Thursday, January 29, 2009

Red Granite (Updated)




Only a couple of miles north of downtown,
only a block away from Lake Michigan,
there is a skyscraper faced in red granite.

Seven hundred north Michigan Avenue.

The first dozen or so floors of the building
always have been dedicated to shopping.
Always it’s been called the Chicago Place mall.

Big money stores for the beautiful people.

I’ve eaten lunch in the mezzanine courtyard.
I’ve window-shopped with the beautiful people.
That is, I looked in the windows while they shopped.
There is a Saks there, but I never witnessed
Winona Ryder being beautiful there,
shopping, window-shopping or that other thing.
And now I never will. The mall is closing.

The shops are shutting down. The building owners
are converting to condos and office space.

Death, the monster snake, coils around the granite
and the beautiful people flee to Oak Street,
Ohio Street or the Water Tower Place.

The red stone building is like a mountain peak
north in the Magnificent Mile mountain range
but Death, the monster snake, is something larger
coiled around its summit. Death, the monster snake,
devours mountains and brings death even to rocks.






. . . . . . . . . . . . . . . . . . . . . . . . . . . . . .



The Year Winds Down #2: Buying Junk


Dark days for Michigan Avenue mall





A NOTE ABOUT REALITY:

Okay, this is something like an extended ‘Oops.’

I wrote this post based on my memories of the great mall at 700 N. Michigan. When I lived on the north side of Chicago and worked on Michigan Avenue, I used to visit the mall a couple of times every week. It was my favorite north Michigan Avenue mall. I couldn’t afford to buy anything from any of the stores, but just walking through the place would remind me of the kind of world I wanted to live in and the kind of people I wanted to move among. (I haven’t accomplished either, yet.)

Anyway...

At the start of January I read the news story about the Chicago Place mall having troubles. For weeks I’ve wanted to post something about the mall because I spent so many pleasant afternoons walking around the place. This morning I put together today’s post. However, when I was looking around the ’net for photographs I began to suspect I may have mis-remembered a few points. [coughs]
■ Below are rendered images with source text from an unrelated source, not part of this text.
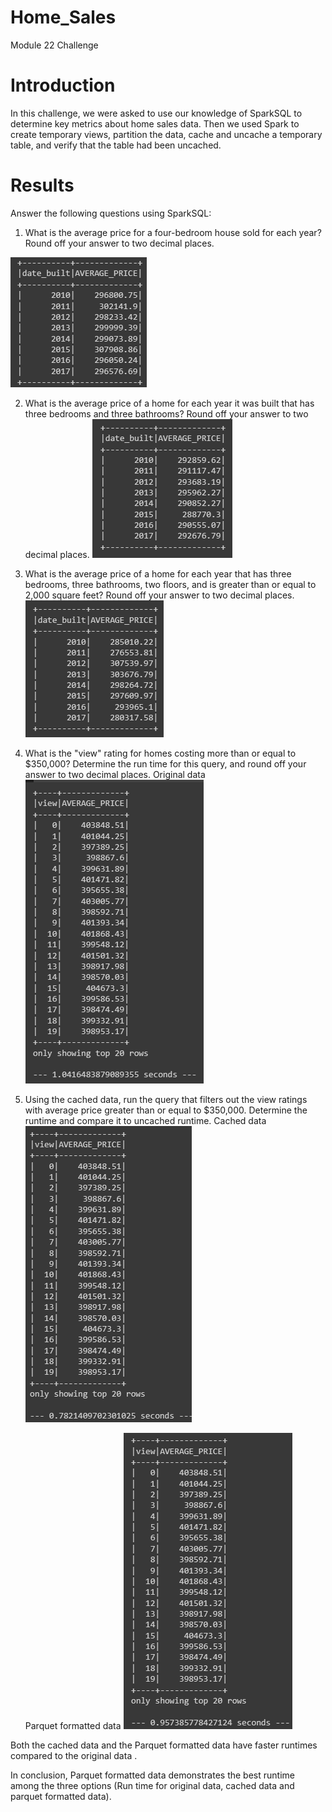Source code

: # Home_Sales
Module 22 Challenge

# Introduction
In this challenge, we were asked to use our knowledge of SparkSQL to determine key metrics about home sales data. Then we used Spark to create temporary views, partition the data, cache and uncache a temporary table, and verify that the table had been uncached.

# Results
Answer the following questions using SparkSQL:

1. What is the average price for a four-bedroom house sold for each year? Round off your answer to two decimal places.


![Alt text](image.png)

2. What is the average price of a home for each year it was built that has three bedrooms and three bathrooms? Round off your answer to two decimal places.
![Alt text](image-1.png)

3. What is the average price of a home for each year that has three bedrooms, three bathrooms, two floors, and is greater than or equal to 2,000 square feet? Round off your answer to two decimal places.
![Alt text](image-2.png)

4. What is the "view" rating for homes costing more than or equal to $350,000? Determine the run time for this query, and round off your answer to two decimal places.
    Original data
    ![Alt text](image-3.png)

5. Using the cached data, run the query that filters out the view ratings with average price greater than or equal to $350,000. Determine the runtime and compare it to uncached runtime.
  Cached data
   ![Alt text](image-4.png)

   Parquet formatted data
   ![Alt text](image-5.png)

Both the cached data and the Parquet formatted data have faster runtimes compared to the original data .

In conclusion, Parquet formatted data demonstrates the best runtime among the three options (Run time for original data, cached data and parquet formatted data).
It’s been many, many years since I visited 700 N. Michigan.

I walked past the place a few months ago when I attended at the Karen Kilimnik exhibit at the MCA, but then I was rushing around like a madman because I was parked in the Water Tower Place and it was costing me $20 for a few hours parking.

So, here’s what’s been bugging me:

First of all, the skyscraper that is associated with the mall I think is actually set back half a block from the mall structure itself. In the photograph at the top of the post, the building at 700 N. Michigan Avenue is the building with the pointy top just northwest of the Hancock Building.

Second, when I look at the mall’s current directory, I see there are eight levels, not a dozen.

Third, the current directory doesn’t even list a mezzanine. (I suspect I was mis-remembering the second level as the mezzanine. Either there used to be chairs and a restaurant there on the second level or I just got some wires crossed in my brain and was thinking of the eighth level as the mezzanine for some reason.)

Fourth, the facade of the mall structure and the skyscraper behind it might be something like pink marble and not red granite. (I don’t know why I associate the Chicago Place mall so strongly with a dark red granite facade. But I still do, even though I recognize the pictures of the building with the pinkish facade. I suspect that a smaller building either immediately north or south of 700 N. Michigan must have a dark red granite facade. I’ll have to check it out next time I’m up on the near north side.)

Sorry about all that!

I try to get details correct. And the fact that I titled today’s post “Red Granite” when the red granite I was thinking about apparently is on a completely different building really makes me frown.

But I’m not going to take down the post.